İlki, iç politikada AB’nin gücünü kullanmak adına Annan Planı’nı destekleyip Güney Kıbrıs’a alan açmasıydı. Güney Kıbrıs bunu iyi kullandı ve önce 2004’te Münhasır Ekonomik Bölge (MEB) ilan etti, ardından da 2010’a kadar Mısır’la, Lübnan’la ve İsrail’le MEB sınırlandırma anlaşmaları yaptı.
Sonuncusu, yine Doğu Akdeniz düzleminde yaşandı. Erdoğan, Doğu Akdeniz’deki sıkışmışlığın nedenini Atatürk ve İnönü’ye bağladı!

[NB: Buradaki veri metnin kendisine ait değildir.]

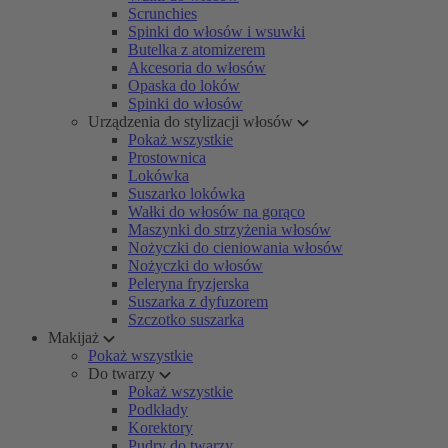
Scrunchies
Spinki do włosów i wsuwki
Butelka z atomizerem
Akcesoria do włosów
Opaska do loków
Spinki do włosów
Urządzenia do stylizacji włosów
Pokaż wszystkie
Prostownica
Lokówka
Suszarko lokówka
Wałki do włosów na gorąco
Maszynki do strzyżenia włosów
Nożyczki do cieniowania włosów
Nożyczki do włosów
Peleryna fryzjerska
Suszarka z dyfuzorem
Szczotko suszarka
Makijaż
Pokaż wszystkie
Do twarzy
Pokaż wszystkie
Podkłady
Korektory
Pudry do twarzy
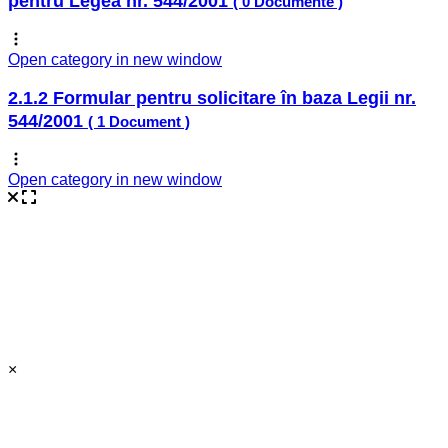
pentru Legea nr. 544/2001
( 0 Documente )
Open category in new window
2.1.2 Formular pentru solicitare în baza Legii nr.
544/2001
( 1 Document )
Open category in new window
×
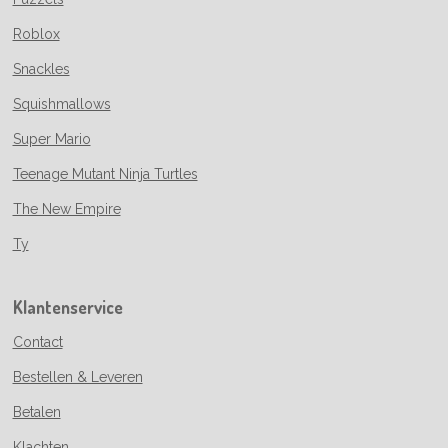
Roblox
Snackles
Squishmallows
Super Mario
Teenage Mutant Ninja Turtles
The New Empire
Ty
Klantenservice
Contact
Bestellen & Leveren
Betalen
Klachten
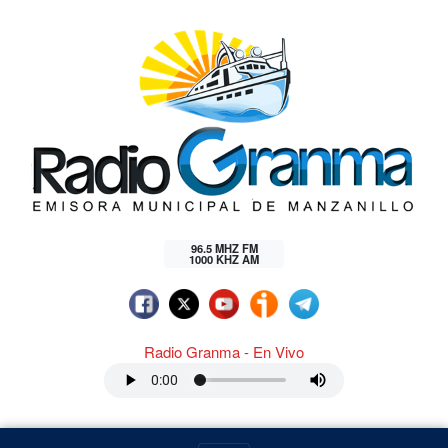
96.5 MHZ FM
1000 KHZ AM
Radio Granma - En Vivo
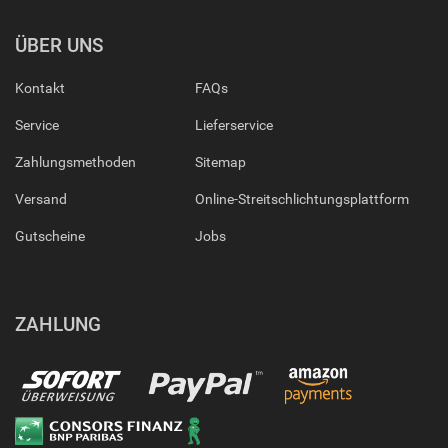
ÜBER UNS
Kontakt
FAQs
Service
Lieferservice
Zahlungsmethoden
Sitemap
Versand
Online-Streitschlichtungsplattform
Gutscheine
Jobs
ZAHLUNG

Erdoğan’ın tarihi çarpıtması
Şöyle dedi Erdoğan: “Tek parti CHP’sinin dış politikada bıraktığı kötü mirasın ceremesini çekiyoruz. Misak-ı Milli sınırlarımıza sahip çıkılmamasıyla Adalar meselesinde ürkek davranılmasının ülkemize çok büyük maliyeti olmuştur” (20.8.2020).
Yani şunu demek istiyor Erdoğan: Bugün Doğu Akdeniz’deki yalnızlığın ve sıkışmışlığın sebebi İhvancı dış politikamız değil, Atatürk ve İnönü’nün Misak-ı Milli’ye sahip çıkmaması ve Adalar’ı almamasıdır!

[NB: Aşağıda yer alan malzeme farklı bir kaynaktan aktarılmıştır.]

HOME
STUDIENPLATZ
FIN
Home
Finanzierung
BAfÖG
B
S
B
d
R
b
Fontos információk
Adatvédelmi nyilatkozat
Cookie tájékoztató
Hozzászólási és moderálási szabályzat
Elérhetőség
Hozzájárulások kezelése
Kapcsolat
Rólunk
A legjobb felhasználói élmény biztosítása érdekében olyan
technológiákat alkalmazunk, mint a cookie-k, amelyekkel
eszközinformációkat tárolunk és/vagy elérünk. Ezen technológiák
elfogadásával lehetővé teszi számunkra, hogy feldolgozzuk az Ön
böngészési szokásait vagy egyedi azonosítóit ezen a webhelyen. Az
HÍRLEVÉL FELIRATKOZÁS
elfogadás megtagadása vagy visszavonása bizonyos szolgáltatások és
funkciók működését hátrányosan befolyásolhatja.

17 Ağustos tarihli “AKP’nin tarihle mücadelesi” başlıklı yazımızda belirtmiştik: Cumhurbaşkanlığı Arşiv Daire Başkanı, elinin altındaki arşivden çıkardığı tek bir belgeyle tarihi eğip bükemez. O belgeyi okuyabilmek için tarih bilmek, dahası önündeki ve arkasındaki belgelerle birlikte değerlendirmek gerekir. Yetmez, Türkiye’ye Adalar’ı teklif eden Alman büyükelçinin, kendi dışişleri bakanlığıyla yazışmalarını da bilmek gerekir.
AKP’nin Adalar karnesi!
Ancak Erdoğan için de arşivcisi için de mesele başka; AKP’nin dış politika başarısızlığına tarihten bir bahane bulma…
18 yıl içinde kimi ada, adacık ve kayalıkların Yunanistan tarafından işgal edilmesine, Yunan yetkililerin bu adalara sanki kendi egemenliğindeymiş gibi resmî törenle çıkmasına, Lozan’a aykırı olarak kimi adaların silahlandırılmasına göz yummuş AKP iktidarı, Atatürk ve İnönü’yü Adalar meselesinde ürkek davranmakla suçlamaya kalkıyor!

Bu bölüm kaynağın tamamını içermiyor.